「許されざる花嫁」書影

許されざる花嫁

赤川次郎 ( アカガワ ジロウ )

A6判 208ページ

2013年06月05日発売

価格 545円(税込)

ISBN 978-4-408-55127-2

在庫あり

夫を捨てた女の再出発に事件の香り!?

女子大生・塚川亜由美はホテルのラウンジで緑川祐一郎という中年男性に、「僕を見張っていてくれ」と頼まれる。「誰かが見ていてくれないと、花嫁を殺してしまうかもしれない」と言うのだ。今日の挙式の花嫁は彼の元妻・みゆき。ある日彼女は手紙だけを残し、子供二人を連れて浮気相手のもとに去ったらしいのだが……。表題作ほか「花嫁リポーター街を行く」を収録。[解説/ 香山二三郎]

【本文紹介/ 「許されざる花嫁」より】

プロローグ

「あ、また花嫁だ」
と、神田聡子が言った。
「え?どこ?」
「ほら、ロビー」
振り返って、塚川亜由美は長いウェディングドレスのレースをたなびかせて歩いて行く花嫁を見た。
「本当だ。
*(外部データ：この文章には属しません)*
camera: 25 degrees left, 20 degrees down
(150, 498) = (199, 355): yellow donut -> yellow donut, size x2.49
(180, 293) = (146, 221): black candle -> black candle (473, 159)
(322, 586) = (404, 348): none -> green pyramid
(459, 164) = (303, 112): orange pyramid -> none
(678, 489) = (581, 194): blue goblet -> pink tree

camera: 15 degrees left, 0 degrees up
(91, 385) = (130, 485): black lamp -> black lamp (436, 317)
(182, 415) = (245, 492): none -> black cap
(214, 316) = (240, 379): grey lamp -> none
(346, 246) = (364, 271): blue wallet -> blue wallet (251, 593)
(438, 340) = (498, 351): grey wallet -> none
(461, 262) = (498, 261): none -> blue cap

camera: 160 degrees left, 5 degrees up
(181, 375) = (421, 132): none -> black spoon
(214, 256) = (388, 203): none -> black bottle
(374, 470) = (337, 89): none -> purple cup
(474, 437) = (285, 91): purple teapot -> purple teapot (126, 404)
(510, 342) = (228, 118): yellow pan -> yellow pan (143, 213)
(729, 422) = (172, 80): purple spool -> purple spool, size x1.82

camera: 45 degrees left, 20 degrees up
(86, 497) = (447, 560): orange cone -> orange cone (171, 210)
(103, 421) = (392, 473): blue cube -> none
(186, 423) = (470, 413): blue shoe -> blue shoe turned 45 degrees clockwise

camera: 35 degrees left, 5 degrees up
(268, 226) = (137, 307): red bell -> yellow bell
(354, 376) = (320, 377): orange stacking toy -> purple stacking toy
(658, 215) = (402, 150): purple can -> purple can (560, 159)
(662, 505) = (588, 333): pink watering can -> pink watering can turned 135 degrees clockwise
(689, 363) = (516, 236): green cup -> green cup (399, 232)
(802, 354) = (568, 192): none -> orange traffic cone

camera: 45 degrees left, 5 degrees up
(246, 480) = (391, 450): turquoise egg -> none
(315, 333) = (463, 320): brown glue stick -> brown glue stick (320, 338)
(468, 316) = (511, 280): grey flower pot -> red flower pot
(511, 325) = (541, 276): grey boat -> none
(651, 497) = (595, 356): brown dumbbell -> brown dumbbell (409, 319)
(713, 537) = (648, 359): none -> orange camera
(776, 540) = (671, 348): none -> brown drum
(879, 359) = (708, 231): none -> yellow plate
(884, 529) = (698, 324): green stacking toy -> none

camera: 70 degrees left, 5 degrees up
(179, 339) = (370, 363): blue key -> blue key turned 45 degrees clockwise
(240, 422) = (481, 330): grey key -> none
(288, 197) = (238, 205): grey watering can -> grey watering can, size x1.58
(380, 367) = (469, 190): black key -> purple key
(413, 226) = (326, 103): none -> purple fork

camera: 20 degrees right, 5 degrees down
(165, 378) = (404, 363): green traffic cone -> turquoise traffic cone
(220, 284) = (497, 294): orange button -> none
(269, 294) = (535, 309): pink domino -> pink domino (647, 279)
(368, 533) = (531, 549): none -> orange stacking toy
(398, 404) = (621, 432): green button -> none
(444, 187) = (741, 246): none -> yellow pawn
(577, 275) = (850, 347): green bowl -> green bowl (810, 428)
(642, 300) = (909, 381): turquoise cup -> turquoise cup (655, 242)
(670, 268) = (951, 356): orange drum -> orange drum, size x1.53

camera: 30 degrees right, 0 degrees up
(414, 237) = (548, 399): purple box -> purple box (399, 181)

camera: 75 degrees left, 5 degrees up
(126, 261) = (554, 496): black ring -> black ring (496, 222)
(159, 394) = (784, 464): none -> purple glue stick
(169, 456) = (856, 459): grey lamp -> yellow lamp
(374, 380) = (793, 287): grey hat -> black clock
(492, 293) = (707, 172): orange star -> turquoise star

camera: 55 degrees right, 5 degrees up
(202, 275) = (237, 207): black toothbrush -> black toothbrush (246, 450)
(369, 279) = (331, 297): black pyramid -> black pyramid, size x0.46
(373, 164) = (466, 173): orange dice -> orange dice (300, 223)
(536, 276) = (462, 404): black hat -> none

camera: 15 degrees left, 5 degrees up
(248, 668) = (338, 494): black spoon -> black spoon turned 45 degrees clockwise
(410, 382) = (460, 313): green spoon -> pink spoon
――今日は多いね」
「さっきのより、ドレス、高そう」
「ちょっと」
と、亜由美は苦笑した。
――塚川亜由美と神田聡子は同じ大学の親友同士。
今日は土曜日で講義がないので、二人はそろそろ終りかけている美術展を見に行っての帰りだった。
「ちょっとお茶しよう」
というわけで、このNホテルのコーヒーラウンジに入った。ラウンジからはロビーが見渡せて、度々花嫁がそこを横切って行くのだった……。
「亜由美はいいわね」
と、聡子が言った。「谷山先生がいるんだから」
「何よ、別に婚約してるわけじゃないわ。付合ってはいるけど」
谷山は、二人の通う大学の准教授で、目下亜由美の恋人。
「聡子だって、付合ってる男の子はいるんでしょ?」
「教えない、っと」
と、聡子はコーヒーを飲んだ。
「何よ、友だちのくせに」
――そこに、
「失礼だが」
と、男の声がして、「ご一緒してもいいかな」
「え?」
見れば、背広にネクタイのサラリーマン風の中年男。四十代の半ばというところか。
「あの……席、一杯空いてますよ」
と、亜由美が言うと、
「分ってる。ただ――誰かと一緒にいたいんだ」
よく見ると、ずいぶんやつれて、疲れている様子だ。